War Drums: 'Let Freedom Reign!'
And not for the first time. Bremer was replaced by "Ambassador" John Negroponte, most notorious for his covert supervision of Ronald Reagan's ruthless Contra guerrilla campaign against the Nicaraguan government during his 1981-1985 tenure as ambassador to Honduras. "Military aid" to the Honduran regime jumped from $5 million annually to $100 million (small change by Iraq standards), and the World Court condemned U.S. actions especially the U.S.-sponsored Contra assaults on "soft" Nicaraguan targets (that is, terrorism against unprotected civilians) as violating international law. That, too, seems like small change by current neo-Reaganesque standards.
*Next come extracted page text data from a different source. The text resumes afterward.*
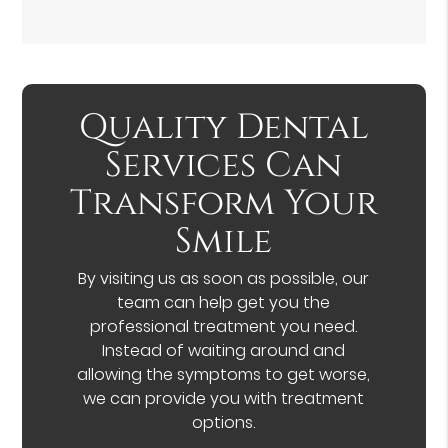
Quality Dental
Services Can
Transform Your
Smile
By visiting us as soon as possible, our
team can help get you the
professional treatment you need.
Instead of waiting around and
allowing the symptoms to get worse,
we can provide you with treatment
options.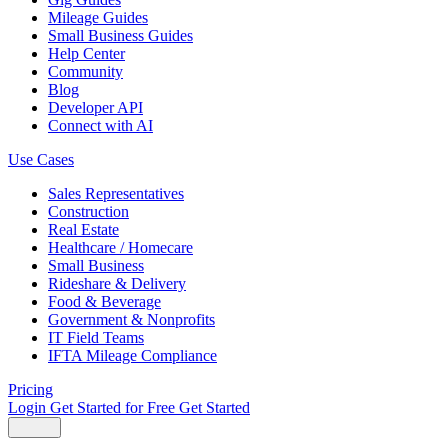
Mileage Guides
Small Business Guides
Help Center
Community
Blog
Developer API
Connect with AI
Use Cases
Sales Representatives
Construction
Real Estate
Healthcare / Homecare
Small Business
Rideshare & Delivery
Food & Beverage
Government & Nonprofits
IT Field Teams
IFTA Mileage Compliance
Pricing
Login
Get Started for Free
Get Started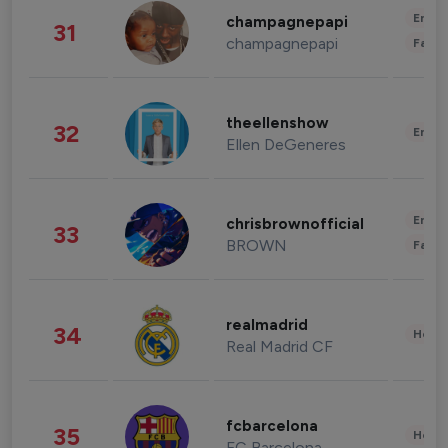
Enter
champagnepapi
31
champagnepapi
Fashi
theellenshow
32
Enter
Ellen DeGeneres
Enter
chrisbrownofficial
33
BROWN
Fashi
realmadrid
34
Healt
Real Madrid CF
fcbarcelona
35
Healt
FC Barcelona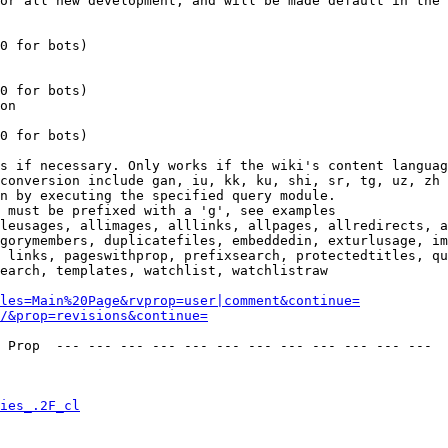
or all new development, and will be made default in the 
0 for bots)

0 for bots)

on

0 for bots)

s if necessary. Only works if the wiki's content languag
conversion include gan, iu, kk, ku, shi, sr, tg, uz, zh

n by executing the specified query module.

 must be prefixed with a 'g', see examples

leusages, allimages, alllinks, allpages, allredirects, a
gorymembers, duplicatefiles, embeddedin, exturlusage, im
 links, pageswithprop, prefixsearch, protectedtitles, qu
earch, templates, watchlist, watchlistraw

les=Main%20Page&rvprop=user|comment&continue=
/&prop=revisions&continue=
 Prop  --- --- --- --- --- --- --- --- --- --- --- --- 

ies_.2F_cl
Replacing Bremer's absolute authority, Negroponte is supposed to "persuade" the new Iraqi government to see the wisdom of U.S. priorities. Should troops and dollars not suffice, perhaps he can adapt the battle-tested Honduran methods developed at Fort Bennings' School of the Americas.
Bush's exchange with Condi took place at a North Atlantic Treaty Organization conference in Istanbul, where the U.S. and Great Britain (remember Tony "Baghdad" Blair?) persuaded NATO allies to pick up some security training responsibilities for the new Iraqi government. The "Coalition" leadership is hoping for more, but Germany and France are balking at any additional Western military presence on the ground in Iraq.
On the actual battlefields, both U.S. military and Iraqi civilian casualties continue to mount, and the Pentagon is calling up (involuntarily) 5,600 additional reserves to take the place of soldiers held fast in Iraq and Afghanistan. The State Department finally admitted that since the war began, incidents of terrorism have increased all over the world even after excluding any acts of violence in Iraq itself, because those are by "combatants." The terms are malleable, of course, when the need arises. Freedom reigns.